Allan Davis was named program director.

CJCL switched to an all-sports format in afternoon drive and evenings (5:00 p.m. to midnight) in March. The station still had an oldies music format at other times. Bob McCown hosted the 5-8 p.m. shift with Dan Shulman holding down the 8 p.m. to midnight broadcast. The rest of the schedule was unchanged at this time.

Joe Cannon (mornings) left in August to return to CFRB. Doug Austin also left. Helena Balka left in September.

CJCL moved to a full-time all-sports format on September 4. The new program line-up looked like this: Joe Bowen & Mike Inglis (5:30-10), Steve Simmons & Mary Ormsby (10-12), Dan Shulman (12-3), Bob McCown (3-5), Bob McCown & Jim Hunt (5-7), Mike Hogan (7-12), Norm Rumack (12-5:30).

1993
On February 1, Bob McCowan took over the Fan's morning show. The 10 year 1430 veteran had been in the 3-7 p.m. time slot. Dan Shulman became the new host for afternoon drive and Prime Time Sports.

John Rea left The Fan 1430.

In January, Joe Bowen left as program host but stayed for Leaf broadcasts, Bob McCown moved from afternoons to mornings (with Barb DiGiulio as co-host), Mike Inglis moved from mornings to noon-3 (with co-host Mike Hogan). Dan Shulman did 3-5 p.m. and were followed by Jim Hunt and Dan Shulman. Jim Richards did the evening show.

TASK GOAL:
Answer these questions using the text about CJCL:
1. On what date did CJCL adopt a full-time all-sports format?
2. After the March switch, who held the 8 p.m. to midnight broadcast?
3. Which station did Joe Cannon return to when he left in August?

DATASET:
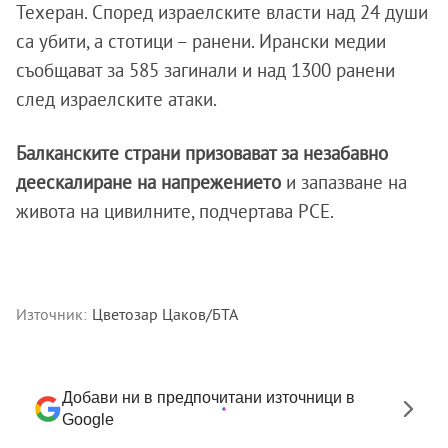
Техеран. Според израелските власти над 24 души
са убити, а стотици – ранени. Ирански медии
съобщават за 585 загинали и над 1300 ранени
след израелските атаки.
Балканските страни призовават за незабавно
деескалиране на напрежението
и запазване на
живота на цивилните, подчертава РСЕ.
Източник:
Цветозар Цаков/БТА
Добави ни в предпочитани източници в
Google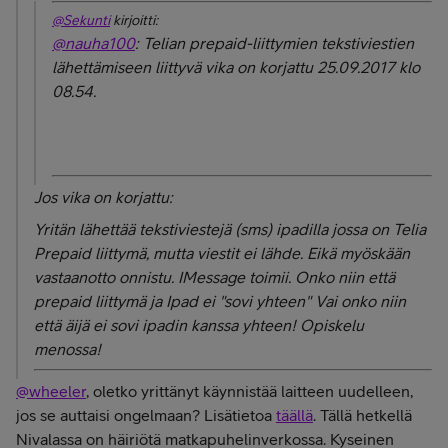
@Sekunti
kirjoitti:
@nauha100
: Telian prepaid-liittymien tekstiviestien
lähettämiseen liittyvä vika on korjattu 25.09.2017 klo
08.54.
Jos vika on korjattu:
Yritän lähettää tekstiviestejä (sms) ipadilla jossa on Telia
Prepaid liittymä, mutta viestit ei lähde. Eikä myöskään
vastaanotto onnistu. IMessage toimii. Onko niin että
prepaid liittymä ja Ipad ei "sovi yhteen" Vai onko niin
että äijä ei sovi ipadin kanssa yhteen! Opiskelu
menossa!
@wheeler
, oletko yrittänyt käynnistää laitteen uudelleen,
jos se auttaisi ongelmaan? Lisätietoa
täällä
. Tällä hetkellä
Nivalassa on häiriötä matkapuhelinverkossa. Kyseinen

SOLUTION BELOW:
1. September 4
2. Dan Shulman
3. CFRB